The kids game Rush Hour involves a map for each game that dictates where to place each car. The goal is to move the cars around the board in order to free a path for the winning car to exit the board.
Cars take up two adjacent cells, either horizontally or vertically, and move along the axis in which their two cells are adjacent. The solution to any given board, if it exists, can be modeled by a sequence of car movements until there is either a clear path for the winning car to exit, or it is deemed unsolvable.

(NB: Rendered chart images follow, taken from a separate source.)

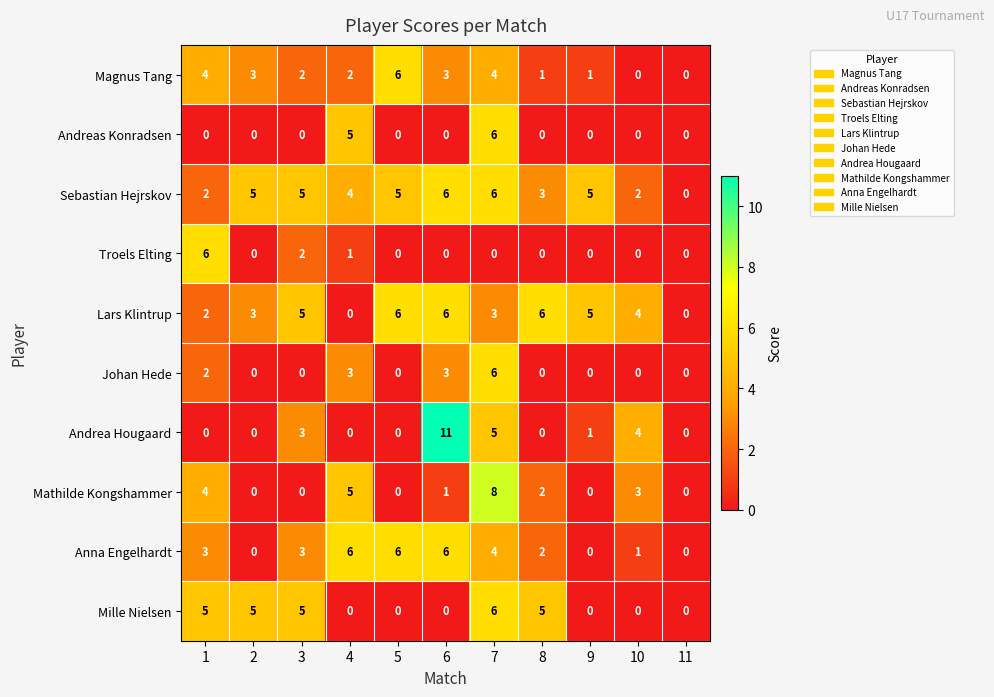

What is the total value across all series at 5?

23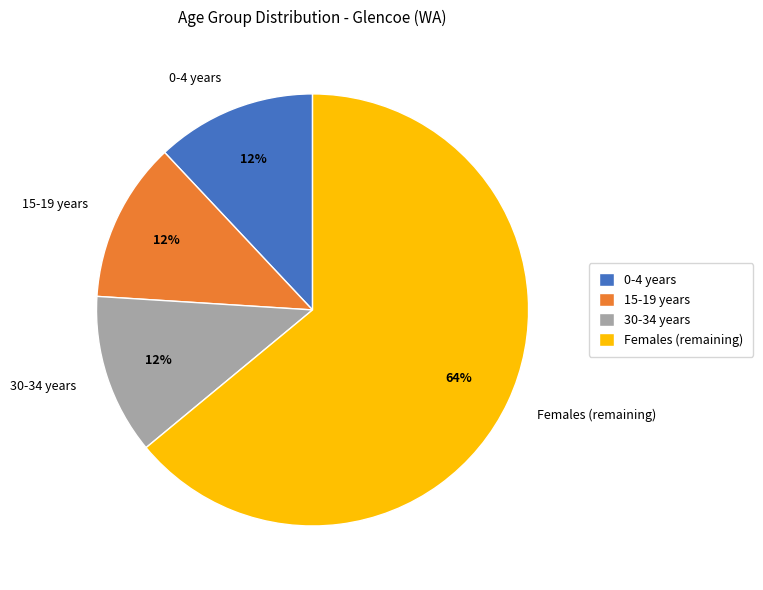

Combined, do 15-19 years and Females (remaining) account for over 50%?

Yes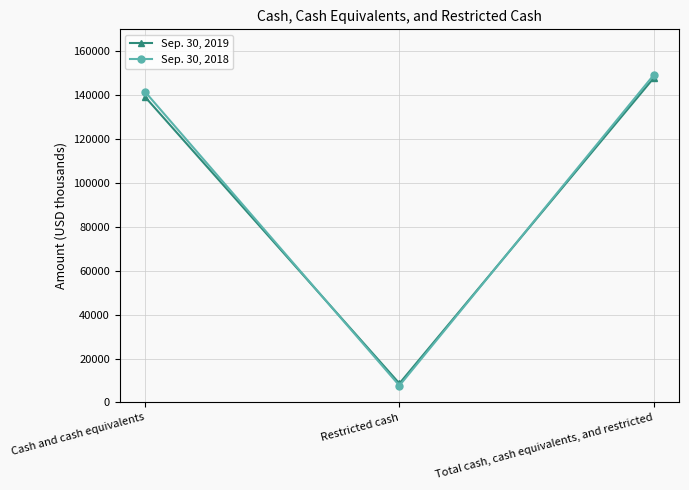

Rank the series by their average value, from highest to lowest.

Sep. 30, 2018, Sep. 30, 2019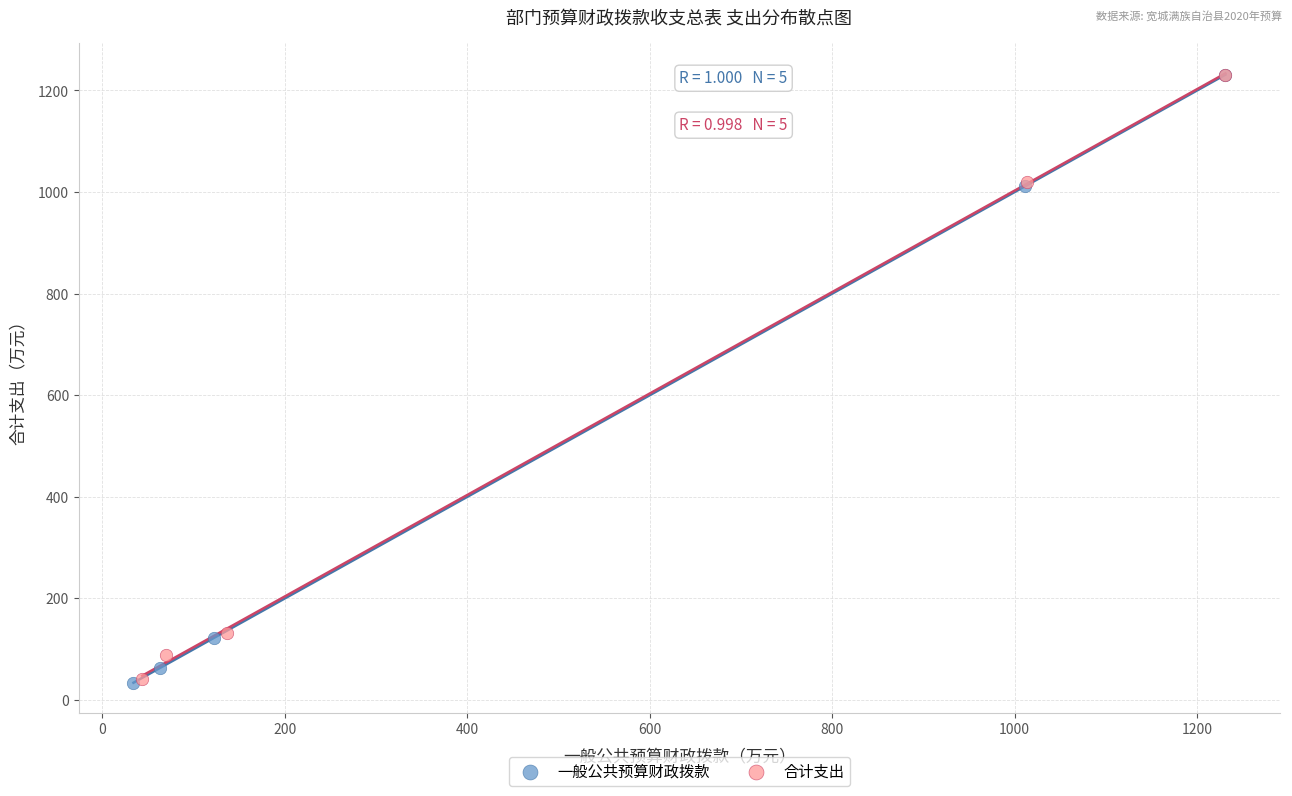

Which series has the widest spread of Y values?

一般公共预算财政拨款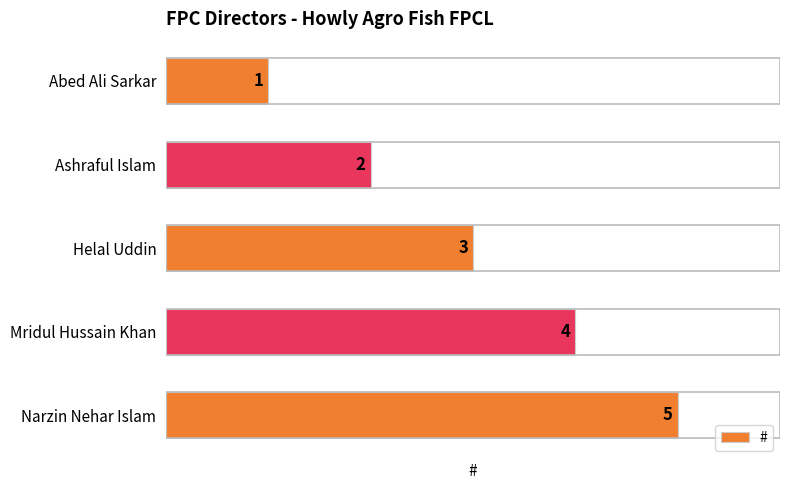

What is the sum of all values?

15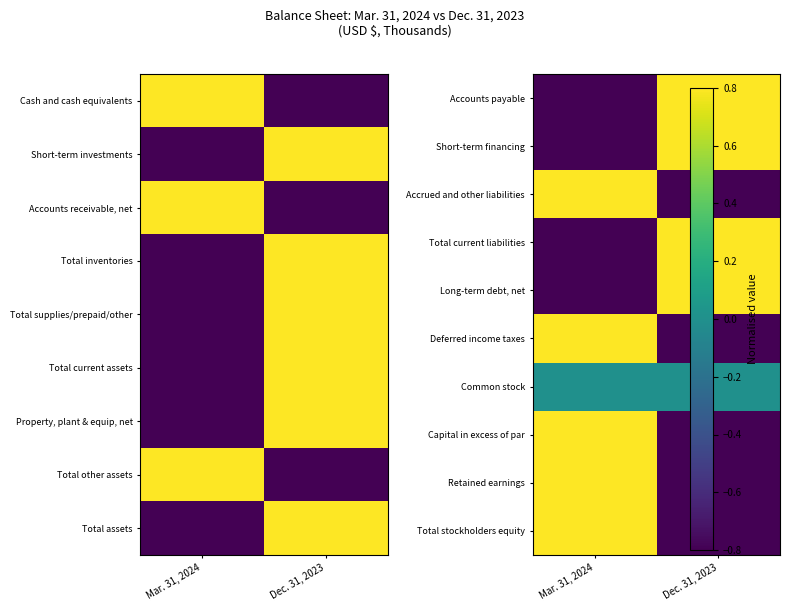

List the labels in order of Accrued and other liabilities value, largest first.

Mar. 31, 2024, Dec. 31, 2023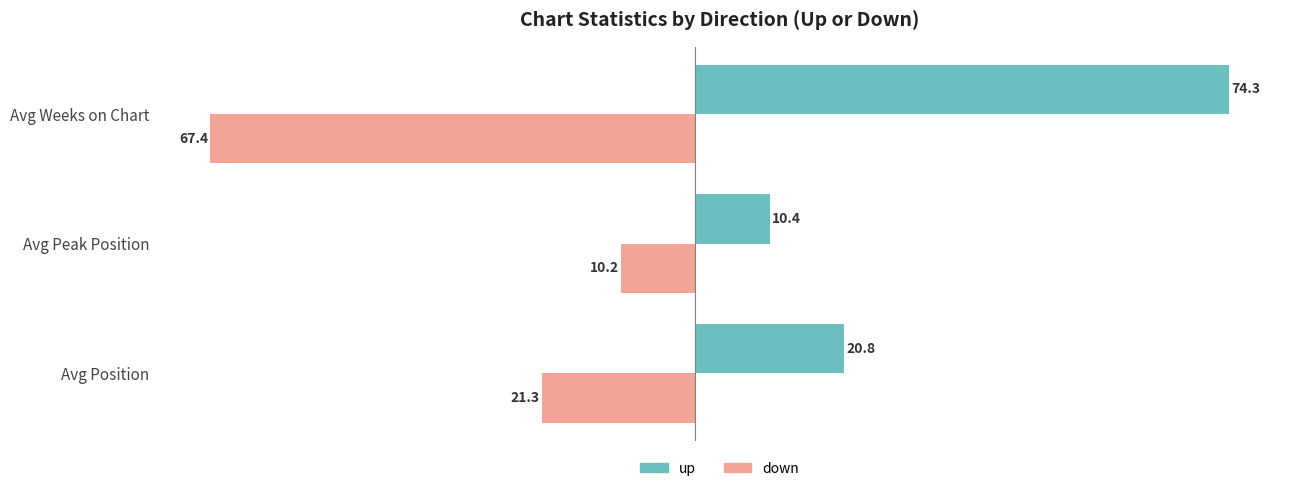

Rank the series by their average value, from highest to lowest.

up, down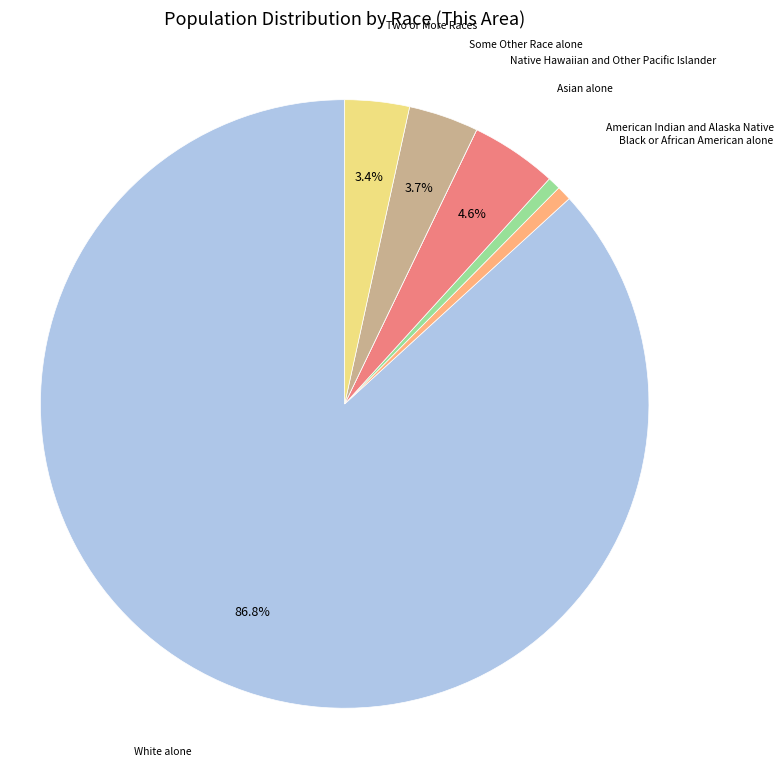

Does any single category account for the majority?

Yes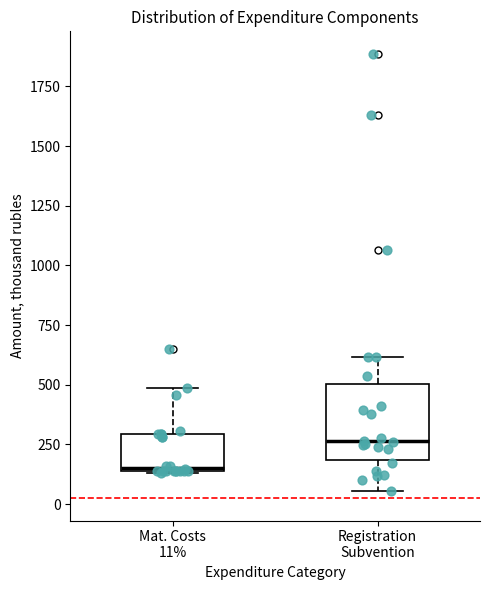

Where is the lower edge of the box for Registration Subvention on the y-axis? The values are not printed on the chart, so give them approximately, as read against the axis.

200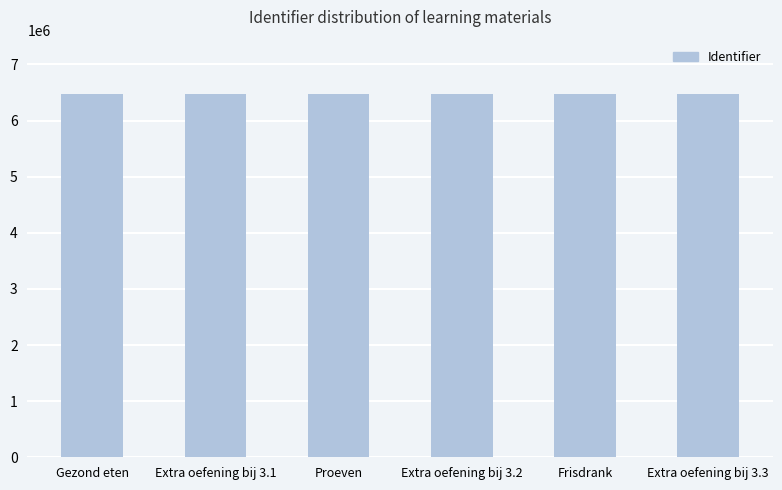

What is the greatest value displayed?

6470711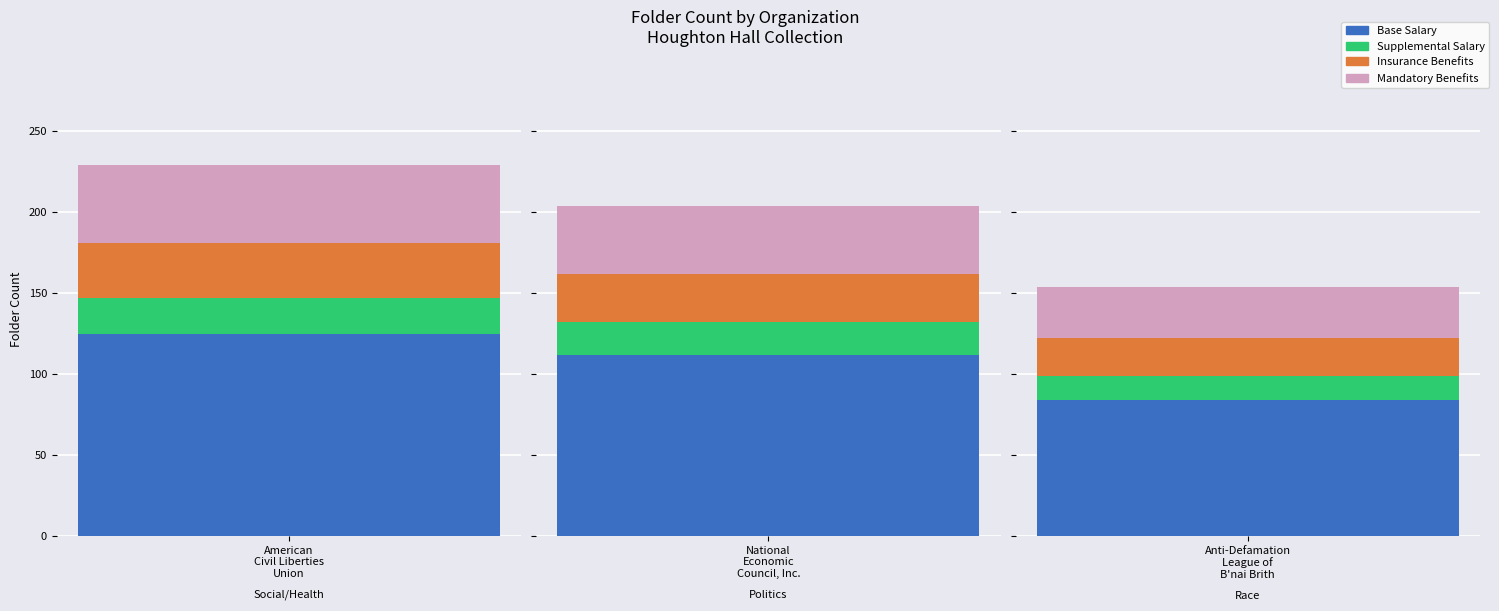

True or false: the data shows 233 at Anti-Defamation League of B'nai Brith.

False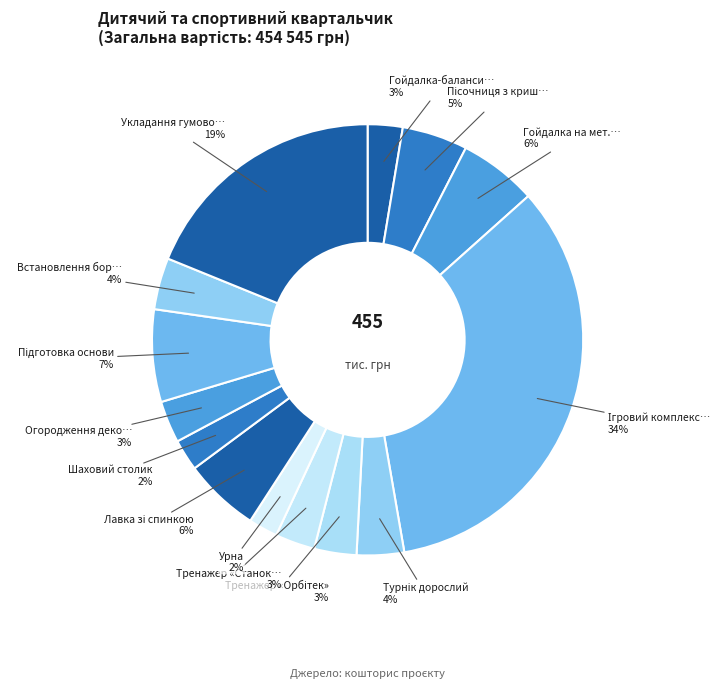

How many segments does this pie chart have?

14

I will model the order of these required movements on a simplified game board from the original car placement to the final arrangement when the winning car is free. To do this, I will set constraints on all car movements to eventually be able to compute which movements are possible, test them, and assess which sequence of movements result in a solved or declared unsolvable board.
Simplified board: 5x5 board, 4 cars + winning car, the winning car always starts directly across the board from the exit oriented horizontally (C_31,C_32). As opposed to the real game, the board may not necessarily be solvable.
Fig 1: Empty board with winning car and exit, Fig 2: Example board with cars
Propositions:
• P_rc is true for (1 ≤ r ≤ 5 ^ 1 ≤ c ≤ 5)
• C_rc is true if a car exists at row r and column c
• V_ds is true when a car oriented vertically is able to move s spaces in d direction
•H_ds is true when a car oriented horizontally is able to move s spaces in d direction
Constraints:
Between each game state (grid specifying the two positions of each car and the exit as displayed above) there is one car movement.
• A car can move forwards or backwards along its given axis: C_(r + s c) or C_(r c + s) forwards, or C_(r - s c) or C_(r c - s) backwards
• A car cannot be oriented in two directions at the same time: For a given car C, ~(C_rc ^ C_(r + 1 c + 1))
• Only one car can move at a time: |{C_rc ^ ~(C_(r + 1 c + 1)}| = 1
• A car can’t move s spaces if another car is blocking the same row/col between its desired position and its current position: C_(rc + s) → ~(V_ds) or C_(r + s c)→ ~(H_ds)
• A car can’t move s spaces forward or backwards if grid space s + 1 doesn’t exist (a wall is reached): ~(P_(r c+ s)) → ~(V_ds) or ~(P_(r + s c)) → ~(H_ds)
Limitations:
My model assumes the given board is formulated correctly, and thus does not account for the event in which a car is placed in the winning car’s position (P_31 P_32) or any other cars are overlapping when the game board is generated. It additionally does not account for the scenario in which a non-winning car leaves the board through the exit. To improve upon my model and address these limitations, the next step would be to add similar constraints to car movement on the generation of the original board to disallow any car overlap. As well it would be necessary to address the possibility of a car exiting the board, and thus being removed from any future car movements (the car off the board cannot move nor return to the board). This could be achieved by removing the existence of the car once it has exited, its movements being recorded but not being included in any further game states.